Exercise> What is needed is the number of lines below that contain the string "более", with no other text.

== Segment start ==

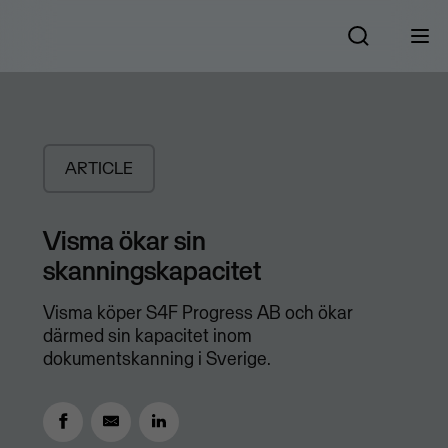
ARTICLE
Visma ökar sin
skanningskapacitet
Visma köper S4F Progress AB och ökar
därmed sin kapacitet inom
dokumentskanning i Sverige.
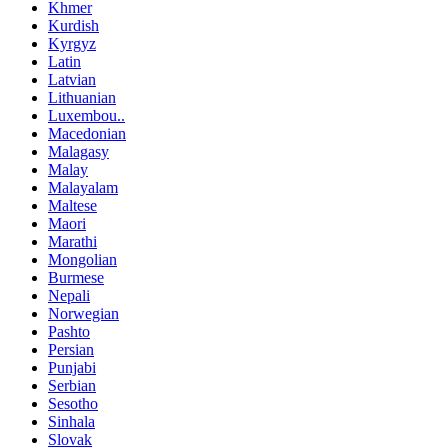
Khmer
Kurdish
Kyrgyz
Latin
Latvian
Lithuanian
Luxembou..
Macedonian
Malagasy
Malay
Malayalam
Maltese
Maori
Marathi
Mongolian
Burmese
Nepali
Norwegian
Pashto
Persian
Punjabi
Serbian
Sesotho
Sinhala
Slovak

== Segment end ==
== Segment start ==

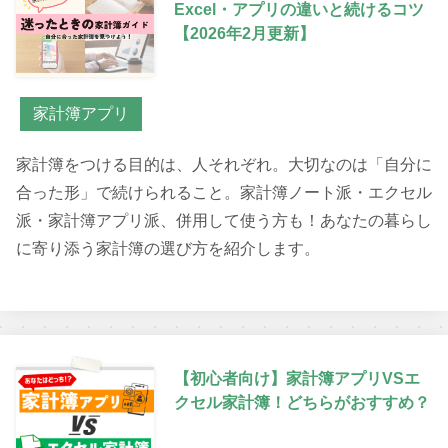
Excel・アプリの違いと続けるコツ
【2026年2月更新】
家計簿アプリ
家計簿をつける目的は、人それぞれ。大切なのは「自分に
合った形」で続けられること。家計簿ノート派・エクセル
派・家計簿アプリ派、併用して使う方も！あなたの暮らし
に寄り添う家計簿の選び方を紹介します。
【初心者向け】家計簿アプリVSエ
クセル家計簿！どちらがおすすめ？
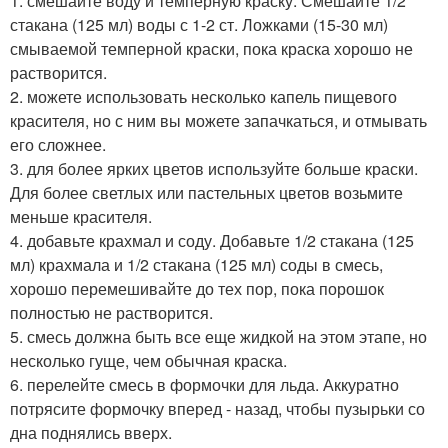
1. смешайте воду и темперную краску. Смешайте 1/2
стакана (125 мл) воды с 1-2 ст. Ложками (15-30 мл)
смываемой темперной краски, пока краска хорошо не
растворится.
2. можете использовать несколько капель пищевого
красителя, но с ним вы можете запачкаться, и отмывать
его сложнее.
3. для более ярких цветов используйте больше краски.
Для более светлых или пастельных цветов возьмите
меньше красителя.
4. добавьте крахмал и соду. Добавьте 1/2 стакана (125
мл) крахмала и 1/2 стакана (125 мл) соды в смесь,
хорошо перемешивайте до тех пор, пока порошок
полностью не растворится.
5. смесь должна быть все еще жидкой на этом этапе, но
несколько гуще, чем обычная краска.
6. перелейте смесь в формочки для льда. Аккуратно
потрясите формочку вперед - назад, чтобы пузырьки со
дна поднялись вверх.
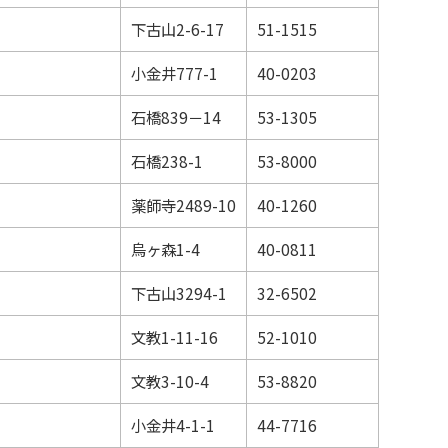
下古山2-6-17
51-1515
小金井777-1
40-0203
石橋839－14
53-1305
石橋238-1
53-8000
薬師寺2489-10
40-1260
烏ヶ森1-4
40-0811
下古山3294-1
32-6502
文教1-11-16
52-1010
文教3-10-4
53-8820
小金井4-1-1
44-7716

== Segment end ==

Task result> 2